Topic: Useful LEGO Sets for Brickfilming
It's been a long time since LEGO made sets catered towards brickfilmers! In the Early 2000's, LEGO came out with the beloved Studios line, which brought with it with numerous sets designed to be used in making LEGO animations or videos. The theme's flagship model even included a webcam and stop-motion software along with some basic backgrounds and settings for making films. This theme's impact on the early days of brickfilming was enormous, and traces of the line can be found in many classic brickfilms of the day.
Ever since the Studios line was discontinued over a decade ago, LEGO has not produced filmmaking sets on the same scale. In recent times, we have seen two small brickfilming sets: a Ninjago Movie themed 853702 and Batman themed 85360, both titled Movie Maker Set. These humble sets consist of a brick-built mount for a camera phone and some paper background and prop details.
While all of these movie-making sets can be good starting points, brickfilmers don't need to be limited to animating with sets specifically designated as brickfilming material. There are a lot of sets out there that would animate nicely and could be used to tell good stories!

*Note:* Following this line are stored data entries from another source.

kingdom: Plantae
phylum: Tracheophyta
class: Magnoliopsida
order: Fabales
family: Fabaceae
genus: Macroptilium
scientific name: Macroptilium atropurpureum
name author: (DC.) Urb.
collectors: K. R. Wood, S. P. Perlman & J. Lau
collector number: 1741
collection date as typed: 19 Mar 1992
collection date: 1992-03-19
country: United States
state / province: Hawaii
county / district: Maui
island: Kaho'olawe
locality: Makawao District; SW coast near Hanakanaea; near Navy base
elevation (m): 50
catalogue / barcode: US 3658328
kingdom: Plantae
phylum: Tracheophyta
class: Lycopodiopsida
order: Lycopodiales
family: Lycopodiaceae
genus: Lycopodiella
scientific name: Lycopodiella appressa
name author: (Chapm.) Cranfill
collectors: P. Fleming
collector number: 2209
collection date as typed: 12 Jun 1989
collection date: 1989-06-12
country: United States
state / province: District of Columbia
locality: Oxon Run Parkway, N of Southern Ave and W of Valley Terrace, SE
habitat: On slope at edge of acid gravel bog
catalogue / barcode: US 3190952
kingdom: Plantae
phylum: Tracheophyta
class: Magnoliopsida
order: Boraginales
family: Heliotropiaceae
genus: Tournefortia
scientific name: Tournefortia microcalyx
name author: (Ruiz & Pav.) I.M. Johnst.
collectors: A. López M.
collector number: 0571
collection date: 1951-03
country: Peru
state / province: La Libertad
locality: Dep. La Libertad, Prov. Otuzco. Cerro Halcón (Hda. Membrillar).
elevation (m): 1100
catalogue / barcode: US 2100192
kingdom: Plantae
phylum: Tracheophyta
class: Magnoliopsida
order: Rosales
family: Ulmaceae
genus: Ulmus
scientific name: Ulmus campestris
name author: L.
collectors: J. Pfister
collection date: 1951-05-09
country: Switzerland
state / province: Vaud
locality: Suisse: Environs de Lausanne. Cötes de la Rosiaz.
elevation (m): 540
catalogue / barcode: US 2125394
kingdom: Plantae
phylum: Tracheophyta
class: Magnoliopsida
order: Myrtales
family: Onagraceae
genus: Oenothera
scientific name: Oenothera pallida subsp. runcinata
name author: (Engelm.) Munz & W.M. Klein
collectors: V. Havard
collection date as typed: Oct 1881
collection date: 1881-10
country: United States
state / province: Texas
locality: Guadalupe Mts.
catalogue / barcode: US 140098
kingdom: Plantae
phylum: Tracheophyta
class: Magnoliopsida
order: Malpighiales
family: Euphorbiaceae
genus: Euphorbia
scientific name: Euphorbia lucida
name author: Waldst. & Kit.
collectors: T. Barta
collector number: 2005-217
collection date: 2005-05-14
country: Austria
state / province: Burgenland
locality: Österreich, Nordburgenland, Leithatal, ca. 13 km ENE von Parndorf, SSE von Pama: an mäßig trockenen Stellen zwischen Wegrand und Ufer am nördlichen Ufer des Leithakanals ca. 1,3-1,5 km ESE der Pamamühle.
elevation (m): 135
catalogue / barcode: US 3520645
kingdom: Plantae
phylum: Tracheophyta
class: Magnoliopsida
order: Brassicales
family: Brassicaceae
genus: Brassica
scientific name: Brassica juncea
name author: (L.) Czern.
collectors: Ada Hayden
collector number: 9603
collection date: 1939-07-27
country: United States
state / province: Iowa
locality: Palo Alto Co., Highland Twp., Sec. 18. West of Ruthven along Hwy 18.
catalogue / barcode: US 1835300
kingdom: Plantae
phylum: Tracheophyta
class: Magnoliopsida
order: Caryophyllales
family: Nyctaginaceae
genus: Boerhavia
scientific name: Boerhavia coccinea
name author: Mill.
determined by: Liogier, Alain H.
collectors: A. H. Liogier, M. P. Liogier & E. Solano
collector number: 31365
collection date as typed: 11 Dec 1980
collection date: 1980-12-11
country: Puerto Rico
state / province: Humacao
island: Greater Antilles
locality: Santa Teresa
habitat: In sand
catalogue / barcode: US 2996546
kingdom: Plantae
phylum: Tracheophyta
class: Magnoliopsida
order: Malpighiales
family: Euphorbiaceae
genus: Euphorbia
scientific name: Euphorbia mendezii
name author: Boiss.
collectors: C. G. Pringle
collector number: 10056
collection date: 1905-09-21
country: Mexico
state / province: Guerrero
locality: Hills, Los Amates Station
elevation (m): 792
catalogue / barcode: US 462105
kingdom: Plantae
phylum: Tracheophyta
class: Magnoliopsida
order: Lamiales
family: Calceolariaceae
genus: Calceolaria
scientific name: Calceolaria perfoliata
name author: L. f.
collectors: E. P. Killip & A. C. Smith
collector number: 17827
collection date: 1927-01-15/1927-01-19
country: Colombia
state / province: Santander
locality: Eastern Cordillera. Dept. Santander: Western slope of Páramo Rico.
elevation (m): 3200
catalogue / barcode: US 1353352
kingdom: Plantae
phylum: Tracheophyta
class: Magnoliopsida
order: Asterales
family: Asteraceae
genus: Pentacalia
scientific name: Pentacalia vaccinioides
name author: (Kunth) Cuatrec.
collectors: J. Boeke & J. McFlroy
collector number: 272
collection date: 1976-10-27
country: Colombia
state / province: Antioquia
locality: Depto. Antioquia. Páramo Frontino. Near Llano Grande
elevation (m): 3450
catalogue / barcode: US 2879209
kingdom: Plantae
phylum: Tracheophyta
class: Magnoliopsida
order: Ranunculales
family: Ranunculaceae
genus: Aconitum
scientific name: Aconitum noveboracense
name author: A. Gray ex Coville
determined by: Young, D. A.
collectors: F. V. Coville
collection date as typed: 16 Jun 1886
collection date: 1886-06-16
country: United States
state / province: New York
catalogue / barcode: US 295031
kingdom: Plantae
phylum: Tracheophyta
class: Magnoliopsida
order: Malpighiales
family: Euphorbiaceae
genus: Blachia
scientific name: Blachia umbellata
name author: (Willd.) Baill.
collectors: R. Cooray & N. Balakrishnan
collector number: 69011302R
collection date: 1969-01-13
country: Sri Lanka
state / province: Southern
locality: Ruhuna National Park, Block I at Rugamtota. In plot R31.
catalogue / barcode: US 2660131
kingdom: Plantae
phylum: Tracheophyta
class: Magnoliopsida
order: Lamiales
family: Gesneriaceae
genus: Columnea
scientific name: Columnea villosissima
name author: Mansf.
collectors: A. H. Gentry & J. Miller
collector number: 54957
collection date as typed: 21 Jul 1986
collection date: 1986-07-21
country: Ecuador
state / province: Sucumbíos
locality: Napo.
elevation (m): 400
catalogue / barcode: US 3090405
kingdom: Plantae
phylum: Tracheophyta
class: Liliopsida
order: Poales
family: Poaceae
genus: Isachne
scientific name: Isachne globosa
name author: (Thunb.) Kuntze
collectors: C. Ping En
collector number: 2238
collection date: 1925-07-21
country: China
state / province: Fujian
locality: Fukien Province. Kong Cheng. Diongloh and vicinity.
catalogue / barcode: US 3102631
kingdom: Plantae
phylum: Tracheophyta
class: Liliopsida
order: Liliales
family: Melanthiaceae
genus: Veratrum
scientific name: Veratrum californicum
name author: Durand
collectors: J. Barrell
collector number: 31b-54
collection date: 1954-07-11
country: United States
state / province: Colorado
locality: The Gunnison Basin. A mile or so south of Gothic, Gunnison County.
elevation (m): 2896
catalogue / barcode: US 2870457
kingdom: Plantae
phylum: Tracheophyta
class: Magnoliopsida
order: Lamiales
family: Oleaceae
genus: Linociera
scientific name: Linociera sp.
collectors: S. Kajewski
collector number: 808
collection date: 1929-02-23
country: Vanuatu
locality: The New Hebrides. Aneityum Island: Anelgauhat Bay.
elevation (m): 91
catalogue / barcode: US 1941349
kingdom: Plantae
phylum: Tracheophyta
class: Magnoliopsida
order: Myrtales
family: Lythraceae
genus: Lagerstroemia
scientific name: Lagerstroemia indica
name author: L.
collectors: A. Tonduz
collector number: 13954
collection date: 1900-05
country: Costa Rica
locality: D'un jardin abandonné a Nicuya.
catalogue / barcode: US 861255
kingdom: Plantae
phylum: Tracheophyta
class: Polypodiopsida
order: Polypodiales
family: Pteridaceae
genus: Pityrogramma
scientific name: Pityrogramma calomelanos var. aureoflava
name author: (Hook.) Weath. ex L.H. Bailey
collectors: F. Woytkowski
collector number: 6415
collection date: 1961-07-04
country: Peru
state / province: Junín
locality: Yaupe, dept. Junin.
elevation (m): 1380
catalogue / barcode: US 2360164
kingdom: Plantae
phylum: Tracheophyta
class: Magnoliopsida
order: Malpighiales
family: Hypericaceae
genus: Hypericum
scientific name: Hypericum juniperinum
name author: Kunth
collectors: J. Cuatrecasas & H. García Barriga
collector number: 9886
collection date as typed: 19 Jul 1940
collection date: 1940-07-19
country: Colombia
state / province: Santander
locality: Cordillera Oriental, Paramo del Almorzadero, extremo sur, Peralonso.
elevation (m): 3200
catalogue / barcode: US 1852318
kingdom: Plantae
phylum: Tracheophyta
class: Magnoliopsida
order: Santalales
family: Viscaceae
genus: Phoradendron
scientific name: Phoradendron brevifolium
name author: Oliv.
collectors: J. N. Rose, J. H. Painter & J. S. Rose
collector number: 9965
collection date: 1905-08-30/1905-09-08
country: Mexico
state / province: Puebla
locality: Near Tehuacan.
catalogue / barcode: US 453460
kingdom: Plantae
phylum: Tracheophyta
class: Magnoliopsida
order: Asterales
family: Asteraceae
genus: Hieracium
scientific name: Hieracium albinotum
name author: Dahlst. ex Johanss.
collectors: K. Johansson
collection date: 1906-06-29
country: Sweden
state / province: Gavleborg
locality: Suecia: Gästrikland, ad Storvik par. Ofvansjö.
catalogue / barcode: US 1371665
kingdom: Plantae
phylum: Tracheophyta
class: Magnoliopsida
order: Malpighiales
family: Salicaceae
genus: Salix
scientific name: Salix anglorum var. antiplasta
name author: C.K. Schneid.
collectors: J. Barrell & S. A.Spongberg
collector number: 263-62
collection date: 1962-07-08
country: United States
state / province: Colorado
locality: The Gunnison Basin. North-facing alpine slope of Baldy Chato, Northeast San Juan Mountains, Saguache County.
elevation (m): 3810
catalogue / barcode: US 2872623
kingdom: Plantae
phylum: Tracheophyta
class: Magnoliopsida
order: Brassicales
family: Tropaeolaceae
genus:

So, in order to highlight official sets that might be particularly useful or intriguing to animators, I have created this thread.
We will start off with set 70610: The Flying Jelly Sub
I was pleasantly surprised with the design of this set. The jellyfish sub looks really sleek and silly. The creature's six brick-built tentacles give it a lot of expressiveness, which makes it fun to animate with.
I'm not a huge fan of minifigs, but you do get some nice parts here. The print on the baddie looks generic enough to use as any kind of work jumpsuit for a brickfilm. Cole's mask is strangely split into two parts, a neck piece and a top, which clamshell together. This could potentially be rigged up to animate the lower half moving to show the character speaking through the mask. The civilian minifig comes with a nice robe printing for the torso and legs that could be used for traditional Asian attire in a non-Ninjago film.
Lastly, there are some notable parts useful for brickfilming and general MOC-making: lots of sand-blue slopes, transparent orange chains, brown buckets and light blue fish.
Here's a little test animation that I did with the jellyfish:
It's a really nice set. I hope that I have been able to adequately highlight it's merits as an animation subject! Thank you for reading and feel free to share other sets and the aspects that make them useful to animators below.